Durante uma das primeiras cenas de Saltburn , dois personagens conversam sobre como a vida de um deles parece um romance de Evelyn Waugh . A...

Saltburn
Durante uma das primeiras cenas de Saltburn, dois personagens conversam sobre como a vida de um deles parece um romance de Evelyn Waugh. A semelhança era tão clara que, sinceramente, achei que esta poderia ser uma adaptação de Retorno a Brideshead; inclusive, depois li que Jacob Elordi chegou a ler este livro para se preparar para o papel. Mas, quando eu já estava confortável, achando que sabia para onde a história iria caminhar, as coisas começam a divergir.

Saltburn começa em 2006 – ou seja, há celulares, mas não smartphones –, com o início de mais um ano letivo na prestigiada universidade de Oxford. Oliver Quick (Barry Keoghan) é um calouro bolsista que tem um jeito muito formal, roupas estranhas, dificuldades em fazer amigos e que não gosta muito de receber críticas, criando uma rivalidade com seu colega de orientação, Farleigh Start (Archie Madekwe). Já Felix Catton (Jacob Elordi) é um jovem simpático, popular e muito, muito, muito rico, além de ser primo de Farleigh.

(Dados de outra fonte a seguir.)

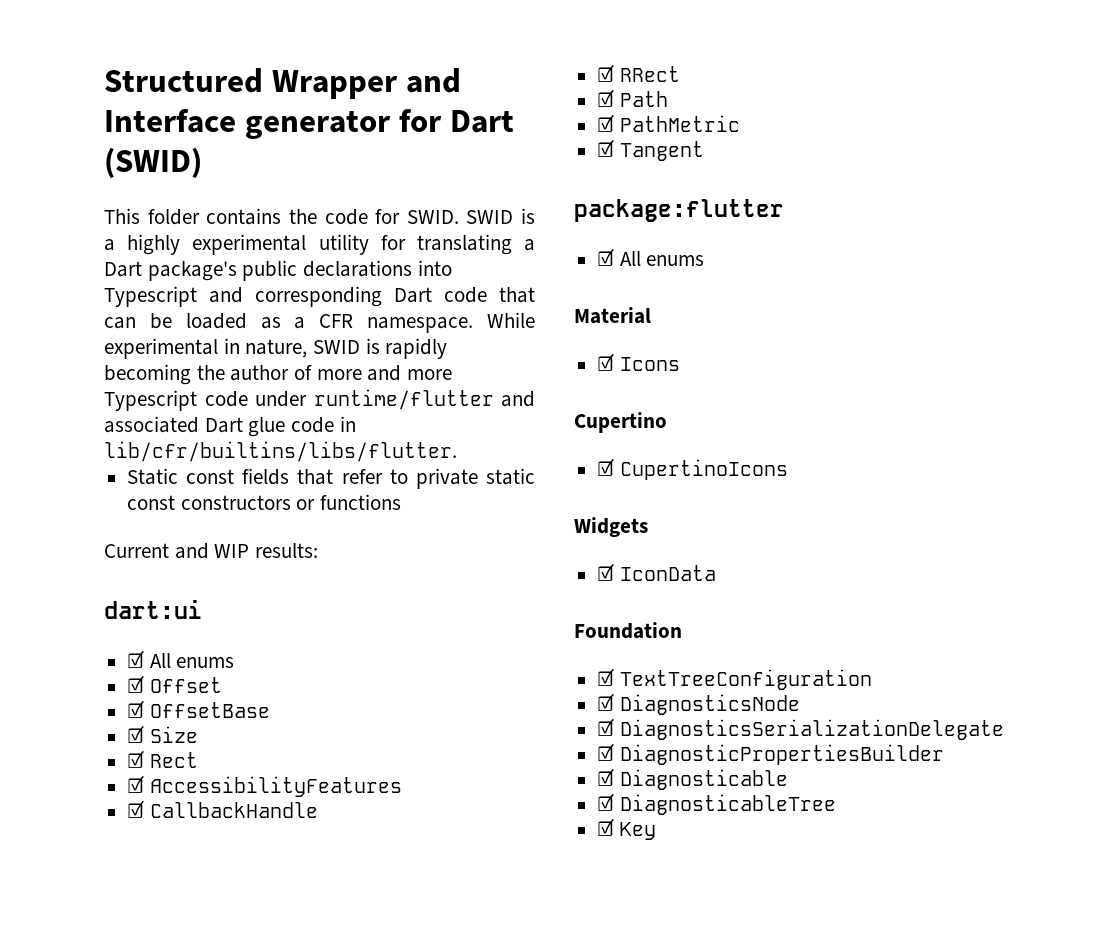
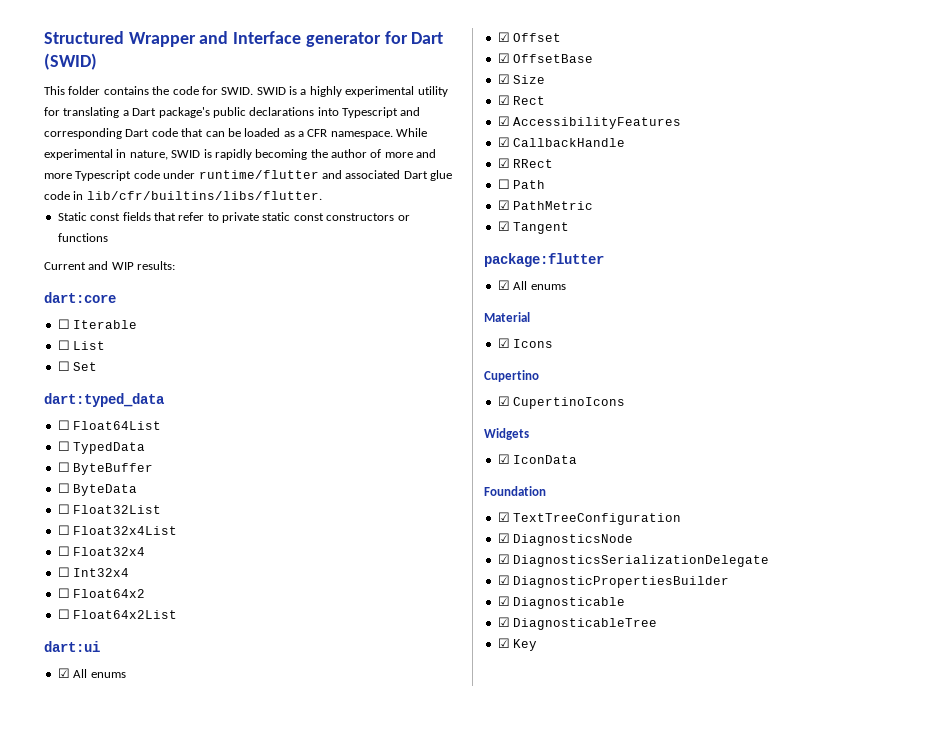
(319, 550) none -> [44,292,116,303] [57,319,138,329] [57,340,106,350] [57,361,98,371] [44,393,165,407] [57,420,162,430] [57,441,146,454] [57,462,154,475] [57,483,138,496] [57,504,162,514] [57,525,178,535] [57,546,146,556] [57,567,130,577] [57,588,146,598] [57,609,178,619] // dart:core // ☐ Iterable // ☐ List // ☐ Set // dart:typed_data // ☐ Float64List // ☐ TypedData // ☐ ByteBuffer // ☐ ByteData // ☐ Float32List // ☐ Float32x4List // ☐ Float32x4 // ☐ Int32x4 // ☐ Float64x2 // ☐ Float64x2List
[597,89,615,107] ☑ -> [497,179,510,189] ☐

Inesperadamente, Felix e Oliver criam uma amizade e se tornam bastante próximos, a ponto de Oliver ser convidado para passar as férias de verão na mansão da família de Felix (não é um castelo, mas está quase lá). Deslocado e sem jeito, ele vai aos poucos aprendendo a conviver com a irmã carente de atenção, Venetia (Alison Oliver); a mãe descolada da realidade, Elspeth (Rosamund Pike); o pai aristocrático, James (Richard E. Grant); e até mesmo a outra “agregada”, Pamela (Carey Mulligan).

Mas Saltburn funciona como um daqueles livros em que o narrador não é confiável e, aos poucos, percebemos que Oliver não é quem aparenta ser. O filme, então, torna-se um jogo em que nunca fica claro quão esperto o protagonista realmente é, quais são seus objetivos, até onde ele pretende ir e se ele realmente será bem-sucedido. Já adianto que, ao final, tudo fica esclarecido, mas eu preferia que um pouco do mistério permanecesse (puramente pelo charme da incerteza).

Com roteiro e direção de Emerald Fennell, a produção traz uma tensão de qualidade, o que parece ser a especialidade da cineasta. Ela consegue construir sua narrativa com cuidado e, ao mesmo tempo, trazer diversos elementos visuais interessantes e significativos, com destaque para as sequências que acontecem durante uma festa à fantasia com temática da peça shakespeariana Sonho de uma Noite de Verão. Cabe aqui uma curiosidade: a estátua do Minotauro presente no centro do labirinto (sim!) teve como referência o corpo de Barry Keoghan.

Com sua veia crítica apontada para a elite (financeira e acadêmica), Saltburn acaba sendo menos incômodo se comparado ao longa-metragem anterior de Fennell, Promising Young Woman. Além disso, por mais que seja maravilhosamente filmado e seja muito bem escrito, ele não compromete todas as fichas no dúbio; e é quando tenta se explicar que a produção escorrega e se torna apenas mais uma.

Afinal, querendo ou não, há muitas histórias similares por aí, ainda que esta seja particularmente bem executada e mereça atenção na atual temporada de premiações – o que está acontecendo, até onde consegui acompanhar. Saltburn é uma delícia, mas deixa um gosto amargo na boca.